После паузы закончил:
— Сестра Мария перепишет из журнала трактат, который я ей укажу.
«Правильно! — мысленно одобрил Калмыков. — Прочнее запомнит, что там написано».
— Может и не одна переписывать, может сыну тоже дать, — сказал Крыжов.
Такого рода наказания иеговистские «слуги» накладывают на «братьев» и «сестер» особенно охотно. Человек, переписывающий «трактаты» из бруклинского журнала, не только лучше усваивает их содержание, но и становится соучастником размножения, распространения антисоветской литературы — преступает закон. Знакомя детей с «трактатами», родители отравляют их религиозным ядом.
Наказав «ослушницу», Крыжов начал «беседу». Темой ее избрал различие между «духом» и «плотью».
— Что есть дух и что есть плоть? — ораторствовал он. — Каковы наши стремления духовные и каковы телесные? Первые приближают к богу, вторые отвращают от него. О чем думаешь ты, приверженный плоти? О предметах суетных и скоропреходящих, каковы есть и славы жажда, и блага житейские, и прочее внимания недостойное. И напрасно ты другом своим считаешь того, кто побуждает тебя о плоти заботиться, не он друг твой, но — враг лютый…
«Молодец, — опять одобрил «пионер», от которого не укрылся тайный смысл речений «человека с двойным дном». — Они поймут, что нас надо слушать, нам верить».
— А что есть дух?! Дух есть высшая благодать, которая может снизойти на тебя, пусть ты сир, убог, людьми презренен. Дух есть сила невидимая, которая ведет нас по многотрудной жизненной тропе…
Крыжов увлекся, вошел в роль. Он долго сыпал темные слова, то снижая голос до жуткого мистического шепота, то срываясь на крик, от которого вздрагивали слушатели.
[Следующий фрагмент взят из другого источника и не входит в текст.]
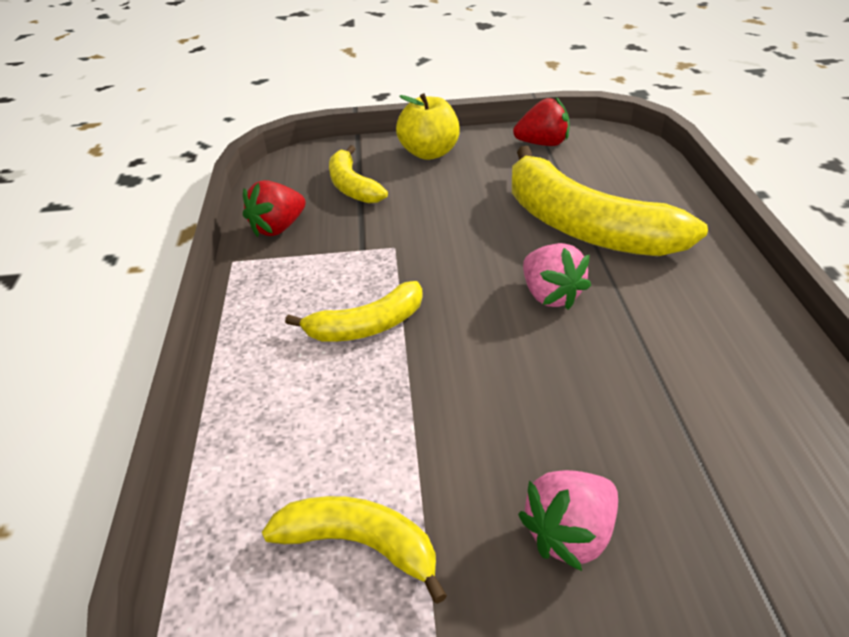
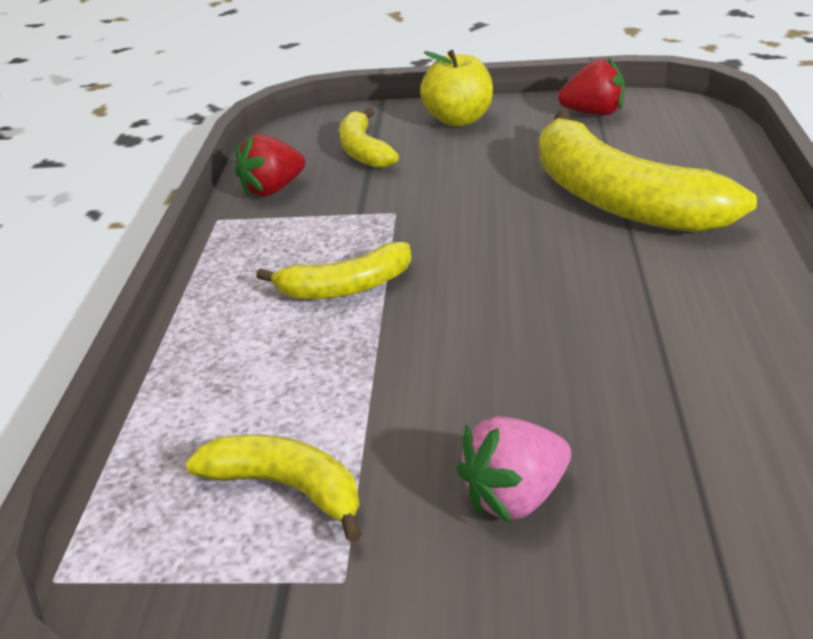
camera: 10 degrees right, 5 degrees down
pink strawberry [523,243,591,310] -> none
Калмыкову сперва не понравилось актерство, но он не мог не видеть, как внимательны «братья» и «сестры», как напряженно ловят каждое слово «слуги». Несомненно, Крыжов пользуется влиянием, он умелый проповедник, хотя бы ради этого можно простить некоторые дурные привычки. Надо не ссориться с ним, не бранить, а спокойно убеждать, воспитывать.
— А способен ли дух наш совладать с телом? — вопрошал Крыжов. — Верю, способен! Помните вы, как боль лютую, страх и холод и жар велением духа своего побороть могли — у каждого хоть раз в жизни такое бывало. Книги мудрые рассказывают, что настоящая вера не только телом слабым, но и горами огромными двигала…
Тут Крыжов быстрым движением, неожиданным для его оплывающей, вялой фигуры, вскочил, повернулся к коляске, в которой сидела Люба.
— Девушка эта, что скоро сестрой нашей будет, больна много лет. Медицина от нее отказалась, тело ее немощно, однако дух силен. Не сразу пришла она к вере истинной, а теперь сильна ее вера и поможет ей совладать с болезнью. Прошу тебя, сестра моя, встань!
Крыжов сделал несколько быстрых, широких шагов. Вот он уже возле коляски, склонился над девушкой, глядит ей прямо в большие бездонные зрачки. Заговорил ласково, вкрадчиво:
— Встань и иди! Как брат прошу тебя, с именем бога собери силы свои, попробуй, не бойся.
Наступила гробовая тишина. Лишь из чьей-то груди с хрипом вырывалось дыхание.
Щеки Любы сделались совсем белыми.
Опираясь о подлокотники кресла, девушка поднялась. Руки ее дрожали. Казалось, ей не хватит сил оторвать тело от сиденья. Молодой сектант, что стоял за коляской, хотел помочь Любе. Крыжов повелительным жестом удержал его.
Люба встала.
Медленно, неуверенно шагнула.
Тишина как бы сгустилась до предела. Стало трудно дышать. Треснул фитиль в лампе, и ничтожный звук заставил всех вздрогнуть.
Люба сделала второй шаг.
Третий.
— Иду! Иду! Слава тебе, господь! — диким голосом вскрикнула Люба.
— А-а! — такой же истерический крик отозвался ей. Пожилая женщина в темном платье упала на пол. Тело ее корчилось, на губах выступила пена. Головой она билась о затоптанный пол.
Несчастной эпилептичке никто не помогал. Все смотрели на Любу, Крыжова.
«Слуга» положил девушке руку на лоб.
— Господь дал тебе счастье, — веско сказал Крыжов. — Помни это и во всем будь покорна господу…
Он сделал паузу. В тишине хрипела и мычала припадочная. Голова ее с глухим стуком ударялась о доски пола.
«Нехорошо! — подумал Калмыков. — Причем здесь больная? Нельзя таких пускать на божественные собрания».
Как бы прочитав его мысли, Крыжов покосился в сторону длиннорукого сектанта. Тот мгновенно понял. Грубо схватил женщину в охапку, выволок за дверь. Тотчас вернулся, брезгливо обтирая руки о штаны.